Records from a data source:
# # # #

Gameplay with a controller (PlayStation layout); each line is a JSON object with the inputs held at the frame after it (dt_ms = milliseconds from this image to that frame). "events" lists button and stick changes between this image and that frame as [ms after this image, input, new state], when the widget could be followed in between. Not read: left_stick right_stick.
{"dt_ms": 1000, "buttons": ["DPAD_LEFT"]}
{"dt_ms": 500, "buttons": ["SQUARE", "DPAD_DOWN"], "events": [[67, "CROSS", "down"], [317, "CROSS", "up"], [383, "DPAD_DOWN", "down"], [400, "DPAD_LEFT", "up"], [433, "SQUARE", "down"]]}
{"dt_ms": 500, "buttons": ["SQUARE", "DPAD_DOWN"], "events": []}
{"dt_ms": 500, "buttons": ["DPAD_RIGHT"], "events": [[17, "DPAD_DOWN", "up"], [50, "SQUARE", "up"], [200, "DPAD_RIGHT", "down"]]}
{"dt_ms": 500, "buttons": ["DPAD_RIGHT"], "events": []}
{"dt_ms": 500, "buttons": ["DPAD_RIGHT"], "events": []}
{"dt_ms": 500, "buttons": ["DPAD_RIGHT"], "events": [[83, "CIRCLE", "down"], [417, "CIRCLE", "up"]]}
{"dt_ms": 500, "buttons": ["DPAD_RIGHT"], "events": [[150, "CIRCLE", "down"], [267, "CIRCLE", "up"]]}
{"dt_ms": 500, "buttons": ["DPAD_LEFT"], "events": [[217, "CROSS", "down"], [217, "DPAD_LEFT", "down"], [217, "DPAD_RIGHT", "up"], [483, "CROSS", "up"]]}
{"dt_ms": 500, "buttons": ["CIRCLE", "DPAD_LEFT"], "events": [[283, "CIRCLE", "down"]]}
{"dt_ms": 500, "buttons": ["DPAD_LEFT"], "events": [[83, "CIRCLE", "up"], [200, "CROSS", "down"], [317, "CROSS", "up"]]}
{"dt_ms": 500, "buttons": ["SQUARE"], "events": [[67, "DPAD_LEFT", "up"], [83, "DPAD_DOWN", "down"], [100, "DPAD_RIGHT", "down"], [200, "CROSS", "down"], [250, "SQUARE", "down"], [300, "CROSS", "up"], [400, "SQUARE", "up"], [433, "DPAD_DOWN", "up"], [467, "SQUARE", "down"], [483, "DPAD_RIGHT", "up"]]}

# # # #

• Problem: How many lines in the records contain the word "SQUARE"? Answer with the number alone.

• Reply: 4